Mustapha is a boy, presumably of Middle Eastern descent, whose father made a fortune by discovering oil. His name is a play on words for "Must have a million". In the first story, with their newfound wealth Mustapha's father sends his son to the UK for education. Sad at leaving his friends at home behind, he endeavours to make new friends at his new school. His father provides him with a mansion, tutors, and bodyguards to keep young Mustapha out of trouble.

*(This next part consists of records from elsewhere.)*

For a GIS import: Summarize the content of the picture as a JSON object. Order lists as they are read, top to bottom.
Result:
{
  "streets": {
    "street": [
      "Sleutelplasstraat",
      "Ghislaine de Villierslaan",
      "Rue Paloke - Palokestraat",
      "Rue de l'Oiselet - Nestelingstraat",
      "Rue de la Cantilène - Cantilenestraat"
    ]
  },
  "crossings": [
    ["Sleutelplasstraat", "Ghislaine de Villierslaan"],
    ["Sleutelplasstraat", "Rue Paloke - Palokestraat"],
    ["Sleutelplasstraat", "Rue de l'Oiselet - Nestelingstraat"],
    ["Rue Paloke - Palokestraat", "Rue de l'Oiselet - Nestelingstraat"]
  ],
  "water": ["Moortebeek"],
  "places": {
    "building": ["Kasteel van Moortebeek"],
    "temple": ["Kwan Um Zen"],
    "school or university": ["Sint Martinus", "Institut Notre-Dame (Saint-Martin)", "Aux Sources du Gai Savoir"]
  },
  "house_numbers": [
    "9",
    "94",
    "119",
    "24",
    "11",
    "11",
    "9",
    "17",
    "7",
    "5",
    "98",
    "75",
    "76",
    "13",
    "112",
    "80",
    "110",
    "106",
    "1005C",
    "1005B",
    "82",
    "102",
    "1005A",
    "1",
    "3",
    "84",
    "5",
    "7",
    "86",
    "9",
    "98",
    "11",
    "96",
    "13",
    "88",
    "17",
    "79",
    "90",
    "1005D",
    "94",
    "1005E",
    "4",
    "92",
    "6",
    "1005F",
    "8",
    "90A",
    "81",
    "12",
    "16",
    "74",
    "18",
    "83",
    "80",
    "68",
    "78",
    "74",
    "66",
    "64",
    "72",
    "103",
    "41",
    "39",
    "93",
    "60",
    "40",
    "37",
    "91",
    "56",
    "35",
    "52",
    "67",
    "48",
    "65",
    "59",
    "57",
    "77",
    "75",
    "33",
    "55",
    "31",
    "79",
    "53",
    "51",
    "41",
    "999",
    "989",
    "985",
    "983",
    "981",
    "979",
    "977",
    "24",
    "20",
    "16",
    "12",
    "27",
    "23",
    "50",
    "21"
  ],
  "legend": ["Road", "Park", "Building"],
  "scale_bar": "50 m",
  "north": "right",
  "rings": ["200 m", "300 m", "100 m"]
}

A lot of earlier stories revolve around Mustapha trying to fit in with his friends at his new home. Mustapha would regularly hear something and misinterpret it, normally involving a friend in trouble, or one who Mustapha believes to need assistance. He would then make use of his wealth to help his friends only to find it wasn't needed. Several attempts include giving the paperboy huge tips, causing him to retire and buy a mansion.

==Publication history==

Reg Parlett was the original Mustapha Million artist in Cheeky Weekly, but in later issues the strip was drawn by Joe McCaffrey, who continued to draw the strip after it moved into Whoopee!. Sometime around when Whoopee! merged with sister comic Whizzer and Chips, Frank McDiarmid took over drawing duties. The stories were a little edgier, not necessarily having the happy endings of the McCaffrey strips. Mustapha appeared to be more understanding of British culture and just wanted to have fun. Another change for these stories would be the fact that Mustapha's friends would often end up annoyed at him for something that happened during the story.

When Whizzer and Chips merged with Buster Comic in 1990, Mustapha was not one of the characters that was brought over. Early McCaffrey strips could still be regularly seen in Big Comic Fortnightly and Funny Fortnightly.